8.3 Censuses and other Government Data

  • "Census data are not unimpeachable, and common errors include under- and over-enumeration, as well as misreporting (Steckel 1991) and there are various measures and approaches used to assess quality (Statistics Canada 2017)." • Something came up into my mind when reading this paragraph. Much is being said on Brazilian elections polls and how to access their quality due to a couple of huge variation among institutes. Do you think some of the approaches suitable to censuses could be also applicable to election polls to access their quality? What would it be?

Added a note about this.

  • "However, the term has become a little contentious because of how it has occurred in practice; the government is only providing data that it wants to provide, and will not make it look bad." • I think you are right. • When reading this phrase it suggested me that, at some extension, intentional biases might be included in government data order to appear more palatable. And I wouldn't doubt it if we think in electoral period in Brazilian elections (I know…, I'm a bit disappointed about how politics are treated in Brazil in the last 02 decades)

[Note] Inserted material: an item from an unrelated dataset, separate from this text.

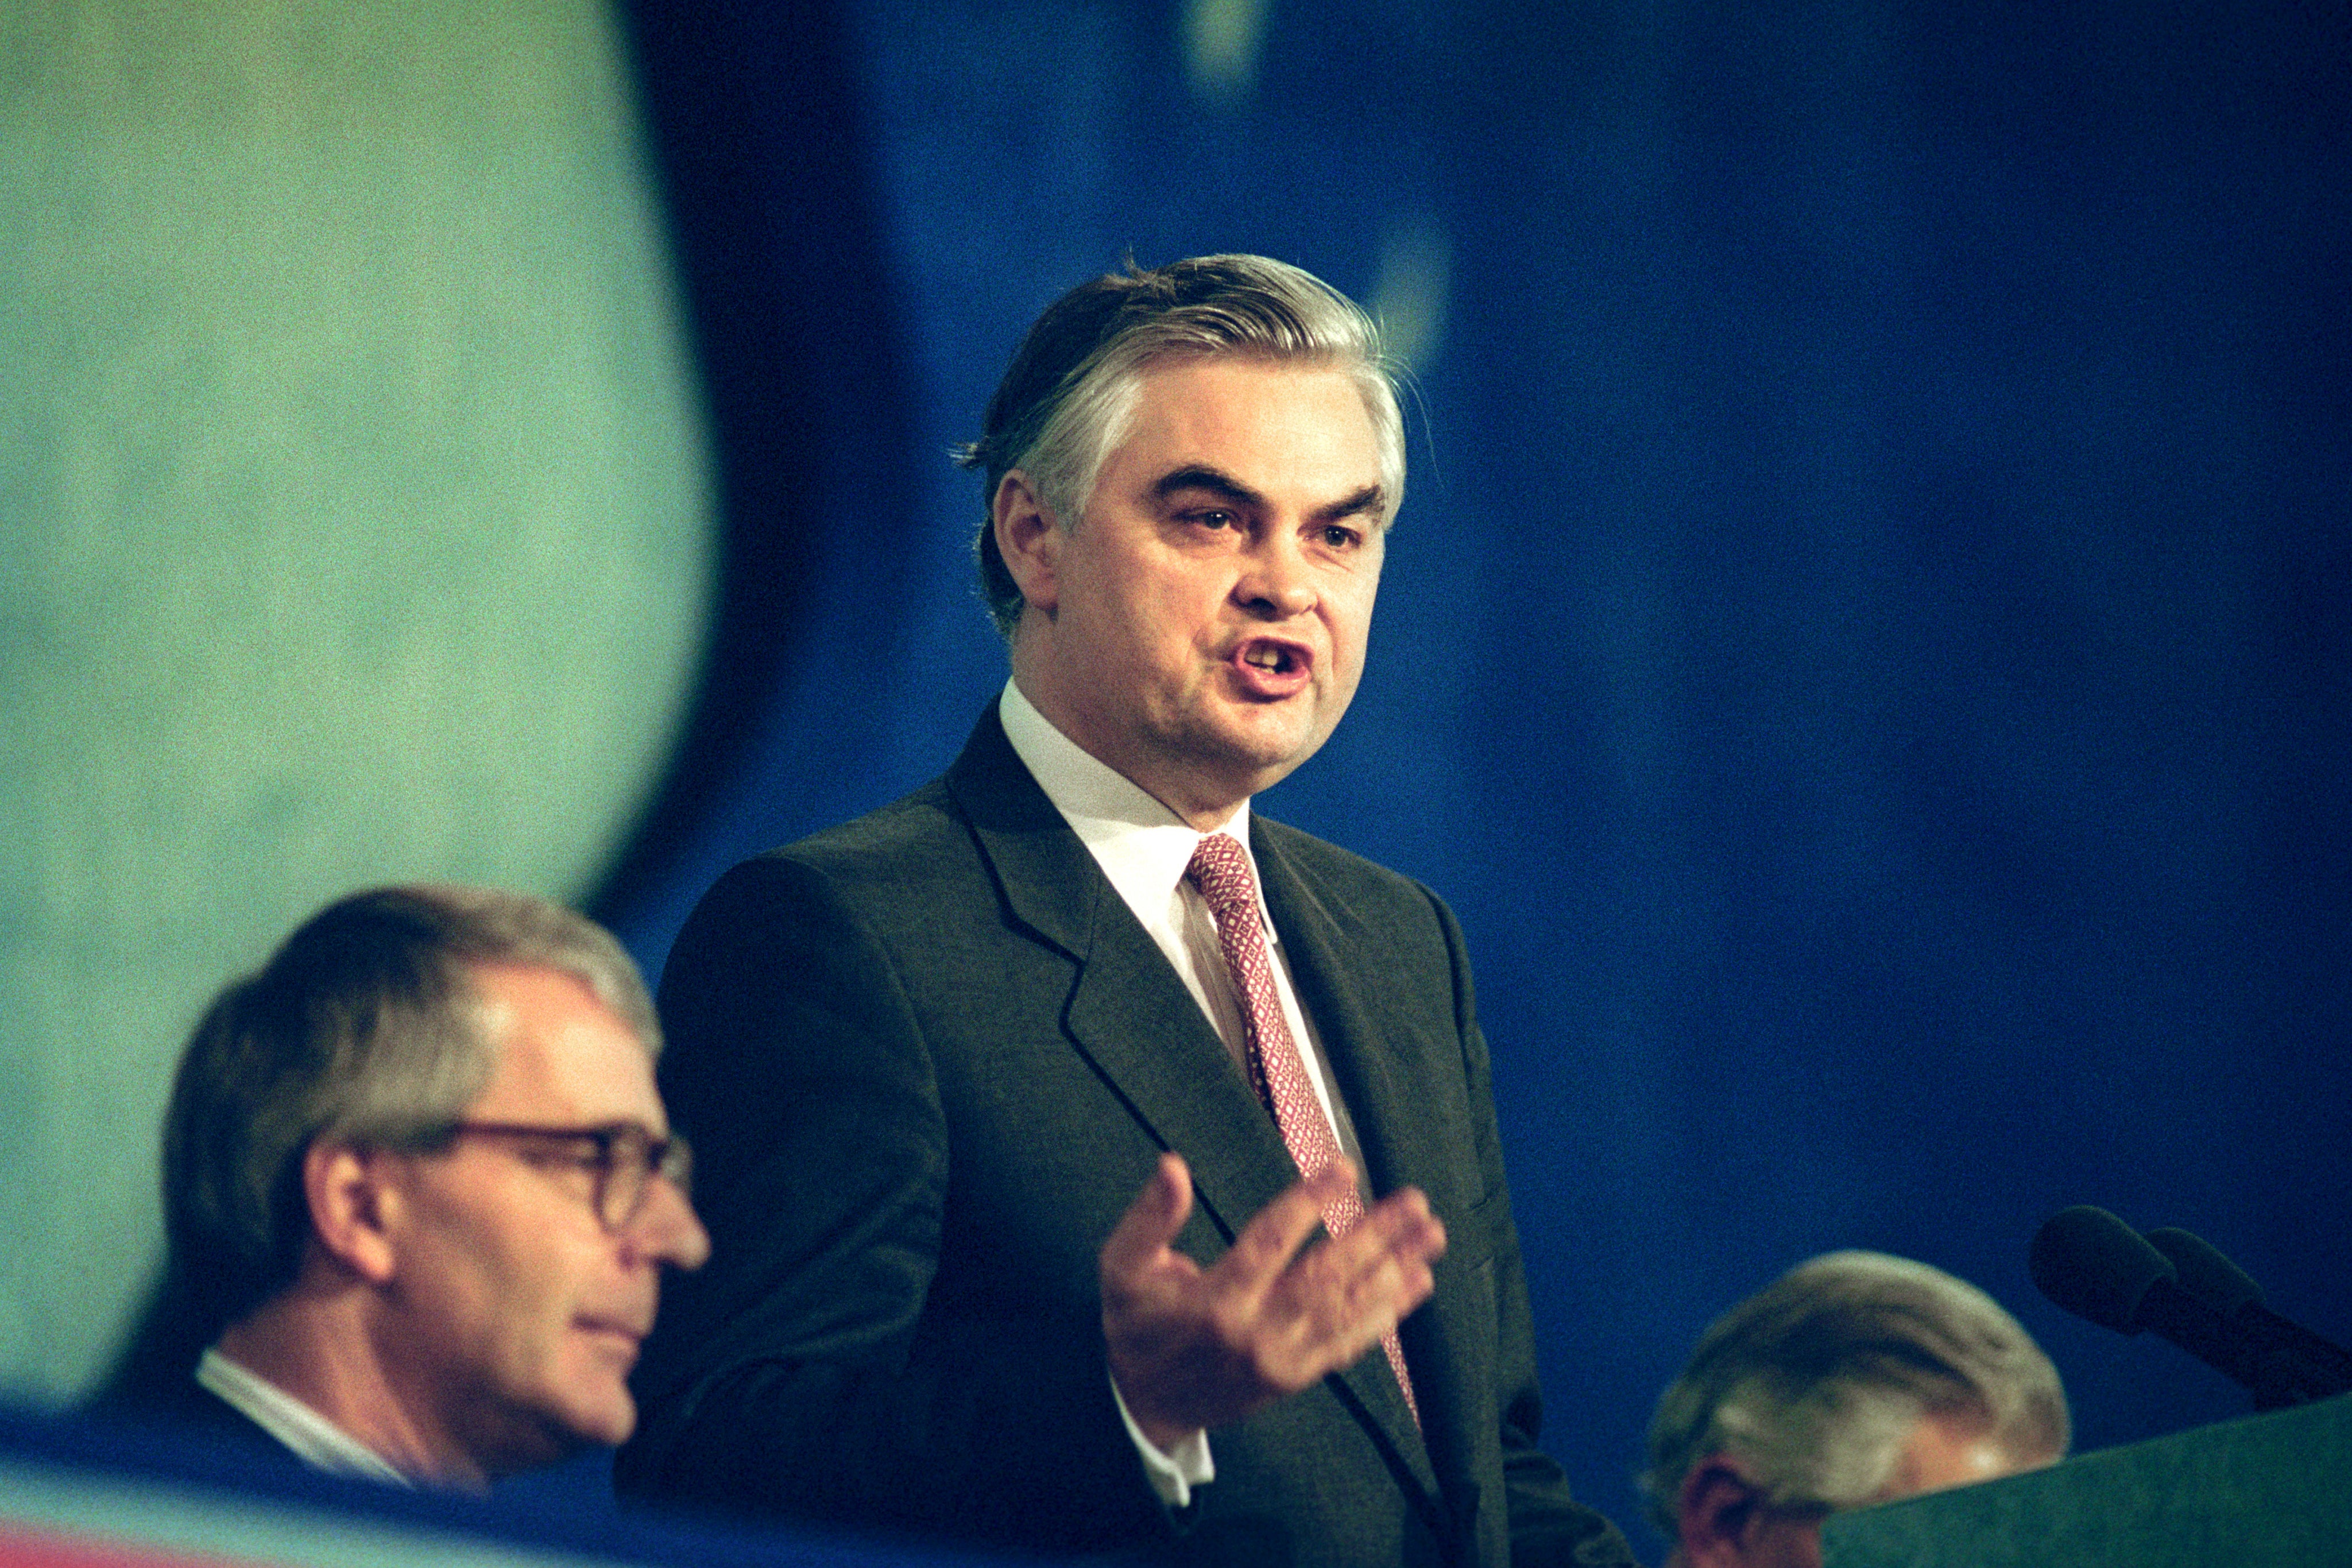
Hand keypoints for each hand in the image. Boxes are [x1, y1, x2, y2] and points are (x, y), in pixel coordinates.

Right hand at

Have added some examples of this.

  • Another nice command I learned with your code - "slice_max()" :)
  • Btw, Canada databases are very cool!
  • Sub-section 8.3.1 - Maybe there is a typo in the phrase "And finally, list_census_vectors() provides the metadata about the variables that available." • " … about the variables that are available."?

Fixed!

8.4 Sampling essentials

  • "Wu and Thompson (2020, 3) describe statistics as 'the science of how to collect and analyze data and draw statements and conclusions about unknown populations.'" • This is a very nice description ;)

Yes, it's a lovely book!

8.4.2 Probabilistic sampling

  • "The most important aspect to be clear about with probability sampling is the role of uncertainty. This allows us to make claims about the population, based on our sample, with known amounts of error." • This excerpt makes me wonder about the questioning the research institutes are facing about Brazilian elections right after the votes of Oct 2th. Several (not to mention all) institutes have made wrong predictions about the voter's intentions when compared with what happened after the 1st round. Researchers are blaming the media vehicles who have presented the polls as a forecast for the elections results and they explained this is a misuse of it. I particularly understand that those polls have two limitations: 1-they reflect the "instant intention" of voters like if the elections would be on the day of the interview (they can change their mind when in front of the urn); and 2-I think they present the probabilistic error as the sample were taken in a simple random sampling when they are really doing a stratified or cluster sampling (or "combined" when they select a number of municipalities and then randomly select the participants), and the C.I's are wider in latter, I guess. Besides, inside each cluster or strata, they use the quota achievement that may incur on the problem you mentioned earlier of the interviewer bias. • Another comment - the codes are very well elucidative of the theory behind it :) • I loved the toddlers example for measuring parents sleep ours :) 8.4.3 Non-Probabilistic sampling • Comment that popped up into my mind when reading this chapter - In Brazil, research institutes do an hybrid sampling method: 1-cluster sampling to select municipalities within the country (not states); 2-then in 2nd level they use a stratified sampling to select people according last census percentages of (a) education, (b) gender (male/female), (c) age and (d) income; and finally 3-within those cluster/strata they select individuals by quota. I haven't heard about snowball sampling - it is very interesting and well descripted. I wonder if, depending on what we are trying to achieve with the survey, after choosing each subsequent stages, if we are not biasing our survey in some way, considering the next k individuals might be correlated in some way with the previous' stage.